Russland hat nach Angaben von Präsident Wladimir Putin nichts gegen die von Bundeskanzler Friedrich Merz ins Spiel gebrachte assoziierte EU-Mitgliedschaft der Ukraine. "Das geht uns nichts an. Wir sind nicht dagegen", sagt Putin bei einem Treffen mit Vertretern internationaler Nachrichtenagenturen in St. Petersburg. Moskau habe nichts gegen wirtschaftliche Verbindungen und Integration auf dem europäischen Kontinent einzuwenden. "Wir sind dagegen, dass sich die EU in einen Militärblock verwandelt", das wecke Sorgen in Russland, betont Putin zugleich. Seit Beginn des von Putin befohlenen Kriegs unterstützen die EU und deren Mitglieder die von Russland angegriffene Ukraine, darunter auch mit Waffenlieferungen. Wegen der Spekulationen um einen zumindest teilweisen US-Truppenrückzug aus Europa mehren sich zudem Stimmen, die eine stärkere militärische Zusammenarbeit der EU-Länder fordern.

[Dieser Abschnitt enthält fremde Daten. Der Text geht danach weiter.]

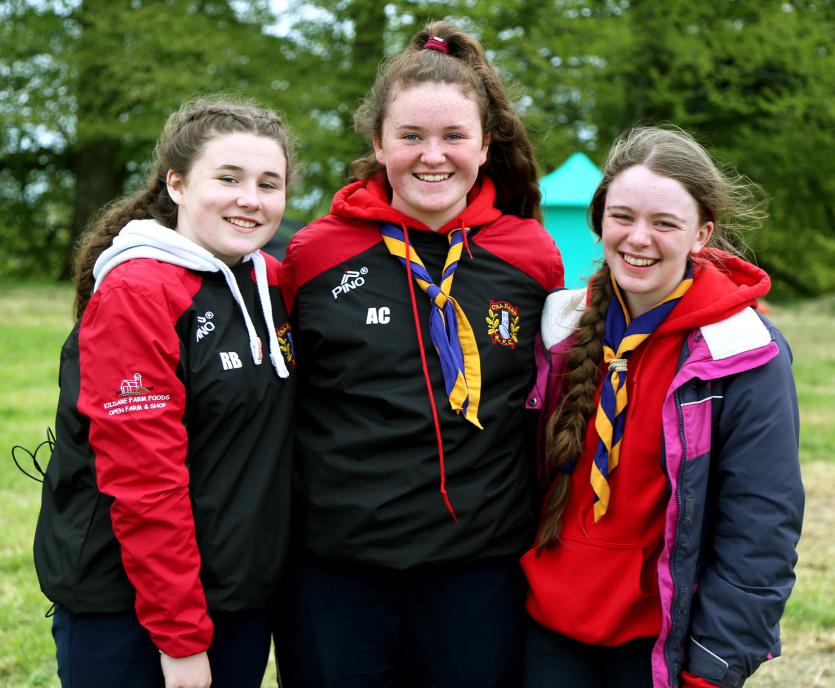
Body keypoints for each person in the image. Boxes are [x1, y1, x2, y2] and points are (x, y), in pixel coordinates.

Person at [276, 20, 563, 688]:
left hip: (477, 571)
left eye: (453, 136)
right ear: (378, 143)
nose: (431, 156)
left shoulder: (530, 254)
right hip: (337, 571)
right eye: (410, 136)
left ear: (485, 144)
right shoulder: (315, 253)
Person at [521, 126, 804, 688]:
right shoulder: (559, 329)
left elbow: (761, 529)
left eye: (665, 223)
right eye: (622, 216)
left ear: (702, 233)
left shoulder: (743, 354)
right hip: (545, 630)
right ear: (599, 220)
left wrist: (715, 663)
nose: (638, 238)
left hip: (662, 645)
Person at [33, 95, 298, 688]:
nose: (249, 199)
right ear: (176, 184)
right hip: (131, 612)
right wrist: (179, 640)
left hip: (232, 598)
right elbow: (144, 481)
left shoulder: (272, 281)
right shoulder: (139, 292)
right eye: (227, 178)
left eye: (268, 182)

+++ 21:17 Selenskyj schreibt offenen Brief an Putin +++

Der ukrainische Präsident Wolodymyr Selenskyj fordert Putin in einem offenen Brief zu einem persönlichen Treffen auf. "Ich schlage vor, ein klares Datum für ein Treffen festzulegen", schreibt Selenskyj. Als mögliche Orte nennt er die Schweiz, die Türkei oder arabische Länder. Die Ukraine sei bereit, während der Verhandlungen die Waffen vollständig ruhen zu lassen und alle Kriegsgefangenen auszutauschen. In dem Brief rechnet Selenskyj schonungslos ab: Fast die Hälfte von Putins 26 Jahren an der Macht habe Russland im Krieg gegen die Ukraine verbracht - ein "persönlicher Entscheid" ohne realen Grund. Im Mai seien erneut mehr als 30.000 russische Soldaten gefallen oder schwer verwundet worden, 63 Prozent davon getötet. Die Ukraine habe den Krieg auf russisches Territorium getragen; Russland sei ohne nordkoreanische Hilfe nicht ausgekommen - Putin sei der erste russische Herrscher, der Pjöngjang um Hilfe bitten musste. Sollte Putin nicht zu dem Schluss kommen, dass es Zeit für ein Kriegsende sei, werde die Ukraine weiter um ihre Existenz kämpfen. Dies könne Putins Machtposition gefährden. "Es ist eine Tatsache in der russischen Geschichte, die Sie gut kennen: Wenn Russland müde wird, steht ein Wandel bevor", heißt es in dem Schreiben.